Directions for this task :: Please repeat every line of text in the items below verbatim, leaving out the pictures.

Material shown ::
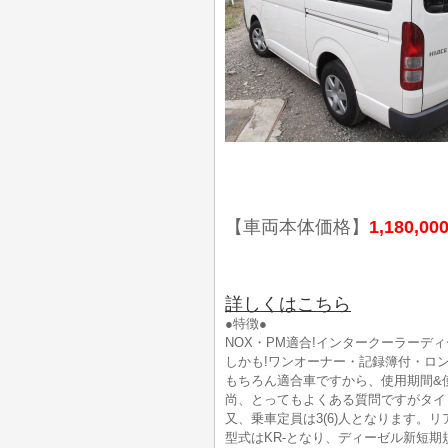
【車両本体価格】
1,180,00
詳しくはこちら
●特徴●
NOX・PM適合!インタークーラーディ
しかも!ワンオーナー・記録簿付・ロング
もちろん適合車ですから、使用期間&
尚、とってもよくある質問ですがタイ
又、乗車定員は3(6)人となります。
型式はKR-となり、ディーゼル新短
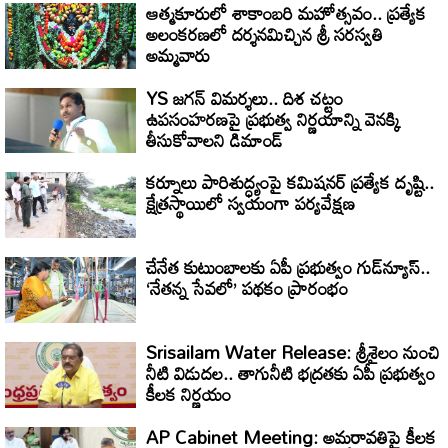
ఆత్మకూరులో శాకాంబరి మహోత్సవం.. ప్రత్యేక
అలంకరణలో దర్శనమిచ్చిన శ్రీ సరస్వతి
అమ్మవారు
YS జగన్ విమర్శలు.. దిశ చట్టం
ఉపసంహరణపై ప్రభుత్వ నిర్ణయాన్ని వెనక్కి
తీసుకోవాలని డిమాండ్
కర్నూలు పారిశుద్ధ్యంపై కమిషనర్ ప్రత్యేక దృష్టి..
క్షేత్రస్థాయిలో స్వయంగా పర్యవేక్షణ
చేనేత కుటుంబాలకు ఏపీ ప్రభుత్వం గుడ్‌న్యూస్..
‘నేతన్న సేవలో’ పథకం ప్రారంభం
Srisailam Water Release: శ్రీశైలం నుంచి
నీటి విడుదల.. తాగునీటి భద్రతకు ఏపీ ప్రభుత్వం
కీలక నిర్ణయం
AP Cabinet Meeting: అమరావతిపై కీలక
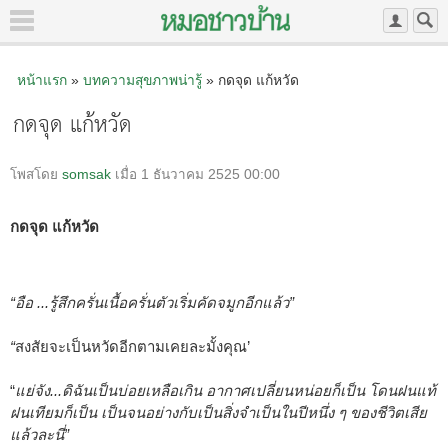
หน้าแรก
»
บทความสุขภาพน่ารู้
» กดจุด แก้หวัด
กดจุด แก้หวัด
โพสโดย
somsak
เมื่อ 1 ธันวาคม 2525 00:00
กดจุด แก้หวัด
“อือ ...รู้สึกครั่นเนื้อครั่นตัวเริ่มคัดจมูกอีกแล้ว”
“
สงสัยจะเป็นหวัดอีกตามเคยละมั้งคุณ’
“
แย่จัง...ดิฉันเป็นบ่อยเหลือเกิน อากาศเปลี่ยนหน่อยก็เป็น โดนฝนแท้
ฝนเทียมก็เป็น เป็นจนอย่างกับเป็นสิ่งจำเป็นในปีหนึ่ง ๆ ของชีวิตเสีย
แล้วละนี่”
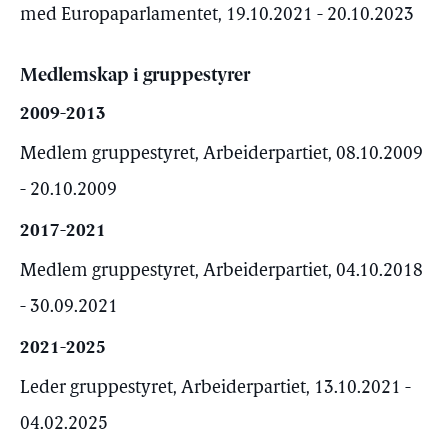
med Europaparlamentet, 19.10.2021 - 20.10.2023
Medlemskap i gruppestyrer
2009-2013
Medlem gruppestyret, Arbeiderpartiet, 08.10.2009
- 20.10.2009
2017-2021
Medlem gruppestyret, Arbeiderpartiet, 04.10.2018
- 30.09.2021
2021-2025
Leder gruppestyret, Arbeiderpartiet, 13.10.2021 -
04.02.2025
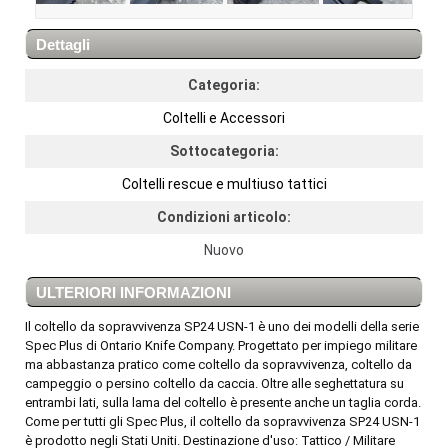
Dettagli
Categoria:
Coltelli e Accessori
Sottocategoria:
Coltelli rescue e multiuso tattici
Condizioni articolo:
Nuovo
ULTERIORI INFORMAZIONI
Il coltello da sopravvivenza SP24 USN-1 è uno dei modelli della serie
Spec Plus di Ontario Knife Company. Progettato per impiego militare
ma abbastanza pratico come coltello da sopravvivenza, coltello da
campeggio o persino coltello da caccia. Oltre alle seghettatura su
entrambi lati, sulla lama del coltello è presente anche un taglia corda.
Come per tutti gli Spec Plus, il coltello da sopravvivenza SP24 USN-1
è prodotto negli Stati Uniti. Destinazione d'uso: Tattico / Militare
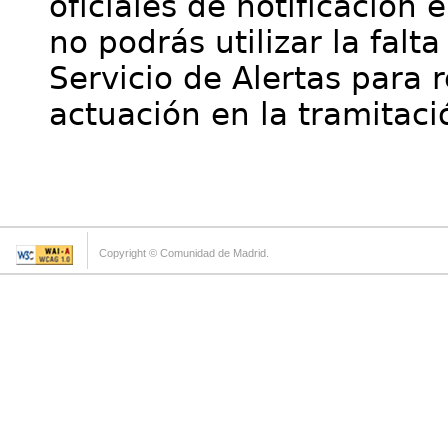
oficiales de notificación 
no podrás utilizar la falt
Servicio de Alertas para 
actuación en la tramitaci
Copyright © Comunidad de Madrid.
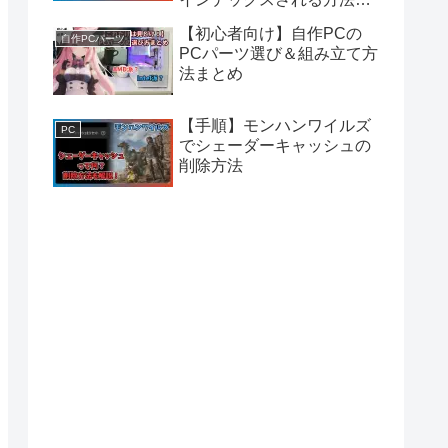
ついて解説
【初心者向け】自作PCの
自作PCパーツ
PCパーツ選び＆組み立て方
法まとめ
【手順】モンハンワイルズ
PC
でシェーダーキャッシュの
削除方法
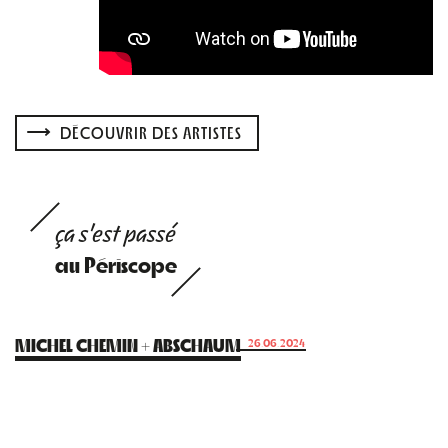
DÉCOUVRIR DES ARTISTES
ça s'est passé
au Périscope
MICHEL CHEMIN + ABSCHAUM
26.06.2024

Exercise result ::
【車両本体価格】
1,180,00
詳しくはこちら
●特徴●
NOX・PM適合!インタークーラーディ
しかも!ワンオーナー・記録簿付・ロング
もちろん適合車ですから、使用期間&
尚、とってもよくある質問ですがタイ
又、乗車定員は3(6)人となります。
型式はKR-となり、ディーゼル新短
ఆత్మకూరులో శాకాంబరి మహోత్సవం.. ప్రత్యేక
అలంకరణలో దర్శనమిచ్చిన శ్రీ సరస్వతి
అమ్మవారు
YS జగన్ విమర్శలు.. దిశ చట్టం
ఉపసంహరణపై ప్రభుత్వ నిర్ణయాన్ని వెనక్కి
తీసుకోవాలని డిమాండ్
కర్నూలు పారిశుద్ధ్యంపై కమిషనర్ ప్రత్యేక దృష్టి..
క్షేత్రస్థాయిలో స్వయంగా పర్యవేక్షణ
చేనేత కుటుంబాలకు ఏపీ ప్రభుత్వం గుడ్‌న్యూస్..
‘నేతన్న సేవలో’ పథకం ప్రారంభం
Srisailam Water Release: శ్రీశైలం నుంచి
నీటి విడుదల.. తాగునీటి భద్రతకు ఏపీ ప్రభుత్వం
కీలక నిర్ణయం
AP Cabinet Meeting: అమరావతిపై కీలక
หน้าแรก
»
บทความสุขภาพน่ารู้
» กดจุด แก้หวัด
กดจุด แก้หวัด
โพสโดย
somsak
เมื่อ 1 ธันวาคม 2525 00:00
กดจุด แก้หวัด
“อือ ...รู้สึกครั่นเนื้อครั่นตัวเริ่มคัดจมูกอีกแล้ว”
“
สงสัยจะเป็นหวัดอีกตามเคยละมั้งคุณ’
“
แย่จัง...ดิฉันเป็นบ่อยเหลือเกิน อากาศเปลี่ยนหน่อยก็เป็น โดนฝนแท้
ฝนเทียมก็เป็น เป็นจนอย่างกับเป็นสิ่งจำเป็นในปีหนึ่ง ๆ ของชีวิตเสีย
แล้วละนี่”
med Europaparlamentet, 19.10.2021 - 20.10.2023
Medlemskap i gruppestyrer
2009-2013
Medlem gruppestyret, Arbeiderpartiet, 08.10.2009
- 20.10.2009
2017-2021
Medlem gruppestyret, Arbeiderpartiet, 04.10.2018
- 30.09.2021
2021-2025
Leder gruppestyret, Arbeiderpartiet, 13.10.2021 -
04.02.2025
Dettagli
Categoria:
Coltelli e Accessori
Sottocategoria:
Coltelli rescue e multiuso tattici
Condizioni articolo:
Nuovo
ULTERIORI INFORMAZIONI
Il coltello da sopravvivenza SP24 USN-1 è uno dei modelli della serie
Spec Plus di Ontario Knife Company. Progettato per impiego militare
ma abbastanza pratico come coltello da sopravvivenza, coltello da
campeggio o persino coltello da caccia. Oltre alle seghettatura su
entrambi lati, sulla lama del coltello è presente anche un taglia corda.
Come per tutti gli Spec Plus, il coltello da sopravvivenza SP24 USN-1
è prodotto negli Stati Uniti. Destinazione d'uso: Tattico / Militare
oficiales de notificación 
no podrás utilizar la falt
Servicio de Alertas para 
actuación en la tramitaci
Copyright © Comunidad de Madrid.
ついて解説
【初心者向け】自作PCの
自作PCパーツ
PCパーツ選び＆組み立て方
法まとめ
【手順】モンハンワイルズ
PC
でシェーダーキャッシュの
削除方法
DÉCOUVRIR DES ARTISTES
ça s'est passé
au Périscope
MICHEL CHEMIN + ABSCHAUM
26.06.2024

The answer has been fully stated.